İki noktalı kırmızıörümcek [Tetranychus urticae Koch, 1836 (Acari: Tetranychidae)], çeşitli bitki türlerinde beslenen ve tarım ürünlerinde ekonomik kayıp oluşturan zararlı organizmalardan biridir. Bu zararlının mücadelesinde sıklıkla sentetik kimyasalların kullanımı tercih edilmektedir. METI akarisitleri, yaygın olarak kullanılan kimyasal maddeler arasındadır. Yapılan çalışmada, T. urticae (GSS) popülasyonu pyridaben ile 10 kez selekte edilmiştir. Denemelerde LC50 değerleri, 1 kontrol+7 konsantrasyon, her konsantrasyon için 3 tekerrür ve her tekerrürde 25 birey olacak şekilde belirlenmiştir. Ölü canlı sayımları 24 saat sonra yapılmıştır. Ayrıca, laboratuvar koşullarında pyridaben ile selekte edilmiş T. urticae bireylerinde mikro plaka okuyucu kullanarak esteraz, P450 monooksijenaz ve glutatyon S-transferaz (GST) enzim aktiviteleri belirlenmiştir. T. urticae (GSS) popülasyonunun pyridaben ile 10 kez selekte edilmesi sonucu direnç oranının 64.2 kat arttığı tespit edilmiştir. Başlangıç, Seleksiyon 5 (S5) ve Seleksiyon 10 (S10) popülasyonlarında esteraz aktiviteleri sırasıyla 10.38, 11.45, 17.82 mOD min-1 mg-1 protein; P450 monooksijenaz aktiviteleri 0.0018, 0.0033 ve 0.0068 mOD min-1 mg-1 protein; GST aktiviteleri ise 3.0, 3.1 ve 3.5 mOD min-1 mg-1 protein olarak bulunmuştur. Bu sonuçlar, zararlının pyridaben etken maddesine karşı direnç geliştirmesinde esteraz ve monooksijenaz enzimlerinin rol oynayabileceğini düşündürmektedir. Zararlı organizmaların duyarlılık düzeylerinin düzenli olarak izlenmesi ve direncin kontrol altına alınması, tarımsal üretimde verimliliği ve bitki sağlığını korumak adına oldukça önemli bir adımdır.

Anahtar Kelimeler

Detoksifikasyon, direnç, kimyasal mücadele, METI akarisitleri, Tetranychus urticae

Kaynakça

• Alavijeh, E. S., Khajehali, J., Snoeck, S., Panteleri, R., Ghadamyari, M., Jonckheere, W., Bajda, S., Saalwaechter, C., Geibel, S., Douris, V., Vontas, J., Van Leeuwen, T., & Dermauw, W. (2020). Molecular and genetic analysis of resistance to METI-I acaricides in Iranian populations of the citrus red mite Panonychus citri. Pesticide Biochemistry and Physiology, 164, 73–84.

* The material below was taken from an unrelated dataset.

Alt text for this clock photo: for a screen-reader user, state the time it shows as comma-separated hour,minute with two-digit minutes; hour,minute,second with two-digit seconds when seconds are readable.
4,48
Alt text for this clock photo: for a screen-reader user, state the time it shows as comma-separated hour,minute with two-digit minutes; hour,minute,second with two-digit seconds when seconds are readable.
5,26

• Assouguem, A., Kara, M., Mechchate, H., Korkmaz, Y. B., Benmessaoud, S., Ramzi, A., Abdullah, K. R., Noman, O. M., Farah, A., & Lazraq, A. (2022). Current Situation of Tetranychus urticae (Acari: Tetranychidae) in Northern Africa: The Sustainable Control Methods and Priorities for Future Research. Sustainability, 14(4), Article 4.

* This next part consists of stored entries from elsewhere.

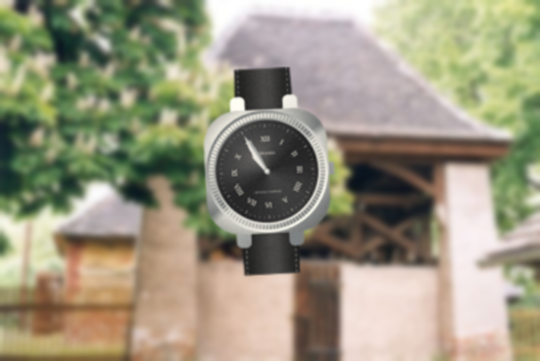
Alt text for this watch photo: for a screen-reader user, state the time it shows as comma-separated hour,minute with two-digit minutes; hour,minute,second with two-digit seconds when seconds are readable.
10,55
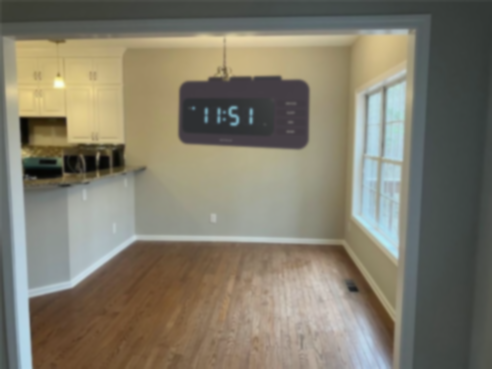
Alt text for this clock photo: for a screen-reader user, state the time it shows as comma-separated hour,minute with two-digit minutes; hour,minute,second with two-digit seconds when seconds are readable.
11,51
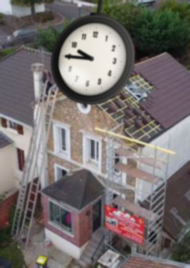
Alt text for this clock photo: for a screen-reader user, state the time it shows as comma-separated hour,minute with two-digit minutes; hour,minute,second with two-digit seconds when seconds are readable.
9,45
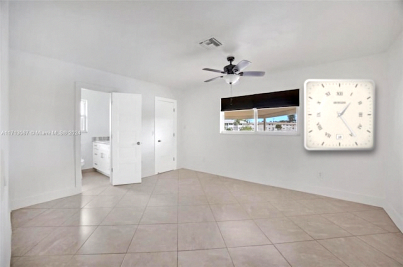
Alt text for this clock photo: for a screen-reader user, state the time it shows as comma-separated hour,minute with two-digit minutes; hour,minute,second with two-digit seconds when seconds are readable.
1,24
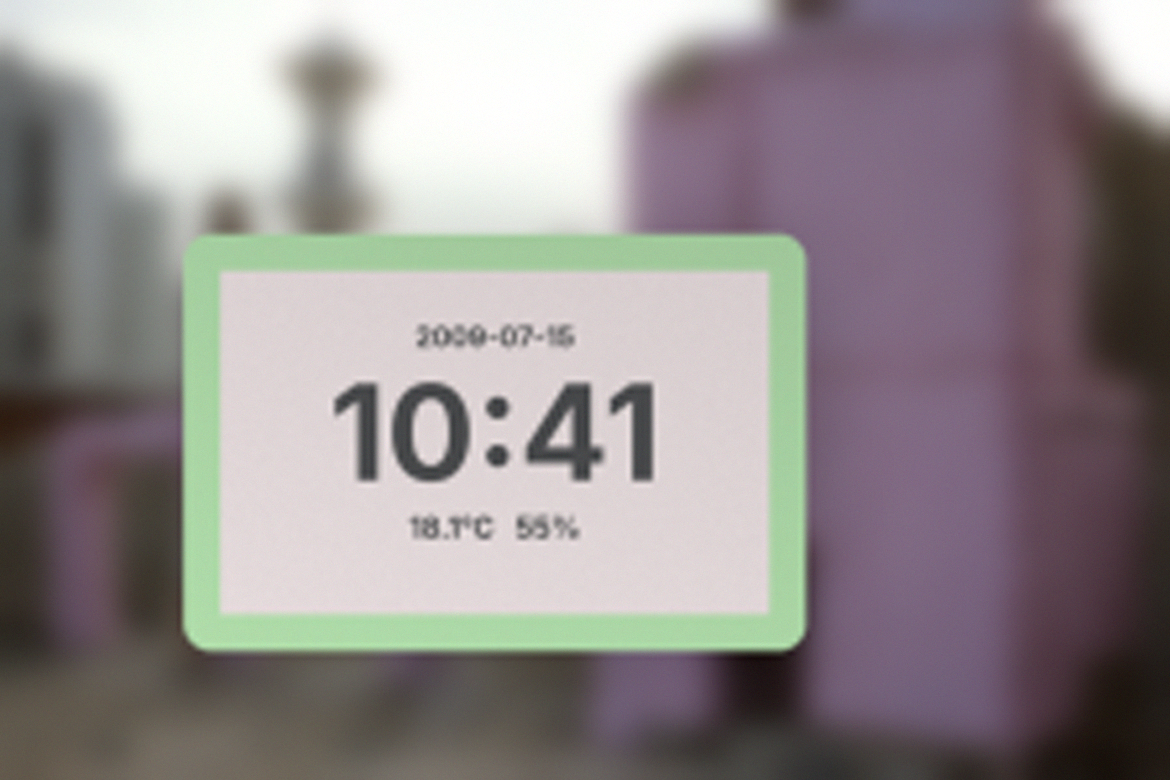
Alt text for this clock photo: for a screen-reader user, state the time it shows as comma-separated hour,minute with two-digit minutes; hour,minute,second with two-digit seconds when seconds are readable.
10,41
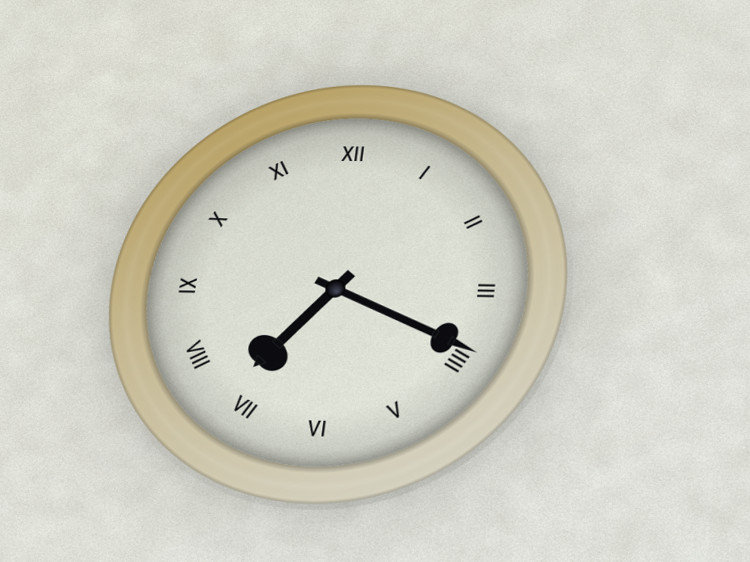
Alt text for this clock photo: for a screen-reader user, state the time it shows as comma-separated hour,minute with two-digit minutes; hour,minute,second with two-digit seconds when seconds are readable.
7,19
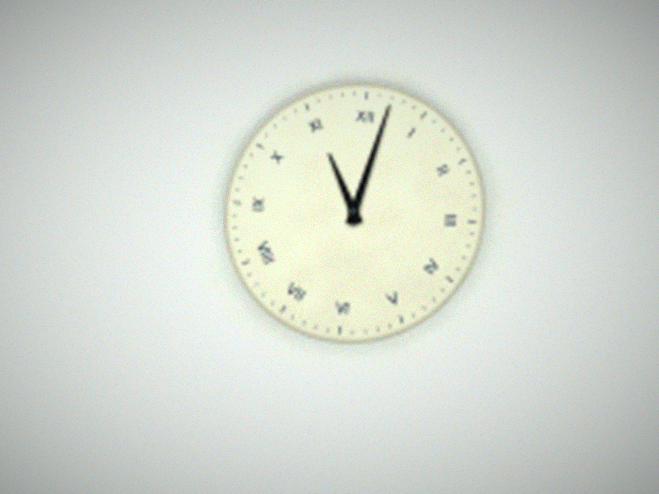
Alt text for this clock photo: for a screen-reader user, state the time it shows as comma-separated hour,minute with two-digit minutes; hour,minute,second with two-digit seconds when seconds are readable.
11,02
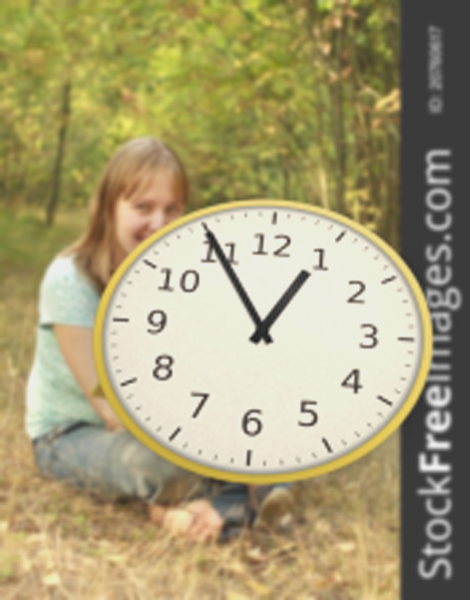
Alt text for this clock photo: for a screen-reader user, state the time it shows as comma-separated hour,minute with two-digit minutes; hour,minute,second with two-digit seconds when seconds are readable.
12,55
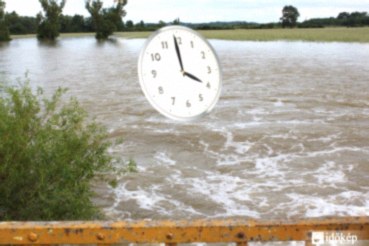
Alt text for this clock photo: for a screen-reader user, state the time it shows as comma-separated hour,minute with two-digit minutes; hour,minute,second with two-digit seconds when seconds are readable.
3,59
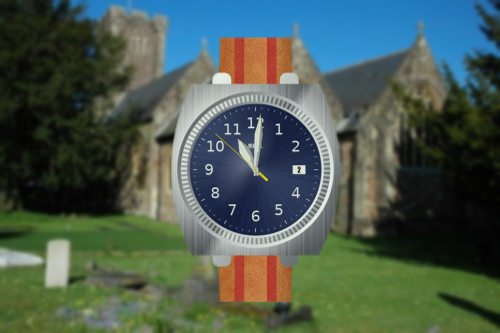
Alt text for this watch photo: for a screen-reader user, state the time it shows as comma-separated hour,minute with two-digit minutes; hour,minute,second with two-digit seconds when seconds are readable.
11,00,52
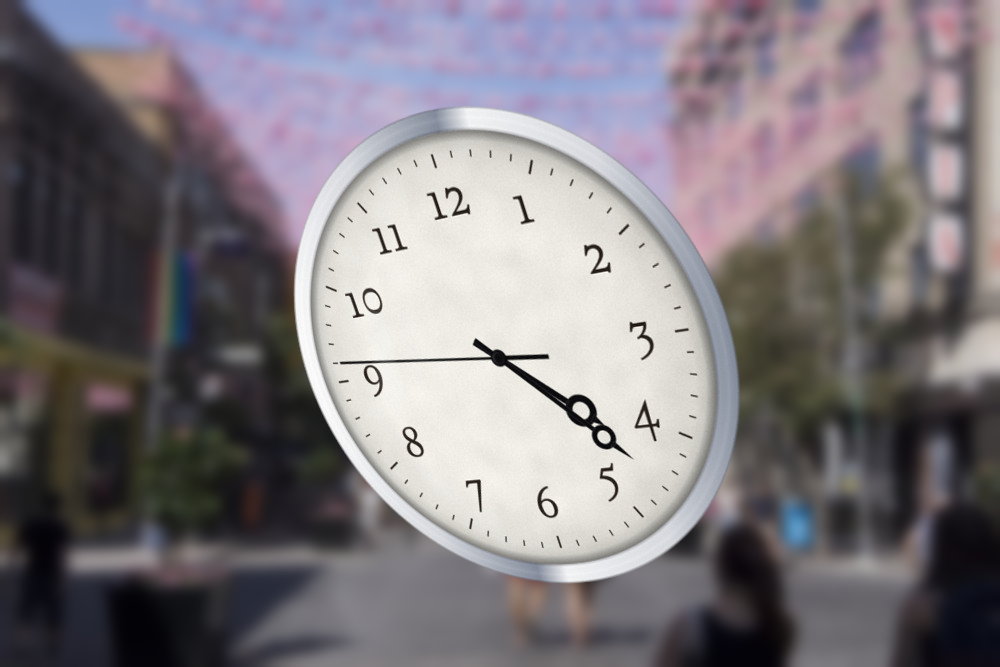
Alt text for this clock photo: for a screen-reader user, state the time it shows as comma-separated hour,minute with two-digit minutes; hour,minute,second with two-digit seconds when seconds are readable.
4,22,46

• Badawy, M. E. I., Mahmoud, M. S., & Khattab, M. M. (2022). Toxicity, joint action effect, and enzymatic assays of abamectin, chlorfenapyr, and pyridaben against the two-spotted spider mite Tetranychus urticae. The Journal of Basic and Applied Zoology, 83(1), 22.

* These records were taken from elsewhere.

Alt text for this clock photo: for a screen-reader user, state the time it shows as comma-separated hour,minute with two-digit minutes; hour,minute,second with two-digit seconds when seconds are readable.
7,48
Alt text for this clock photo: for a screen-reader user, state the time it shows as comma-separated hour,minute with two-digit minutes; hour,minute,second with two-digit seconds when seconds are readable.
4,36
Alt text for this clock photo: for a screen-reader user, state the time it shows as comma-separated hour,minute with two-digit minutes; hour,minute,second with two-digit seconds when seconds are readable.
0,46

• Bajda, S., Dermauw, W., Panteleri, R., Sugimoto, N., Douris, V., Tirry, L., ... & Van Leeuwen, T. (2017). A mutation in the PSST homologue of complex I (NADH: ubiquinone oxidoreductase) from Tetranychus urticae is associated with resistance to METI acaricides. Insect biochemistry and molecular biology, 80, 79-90.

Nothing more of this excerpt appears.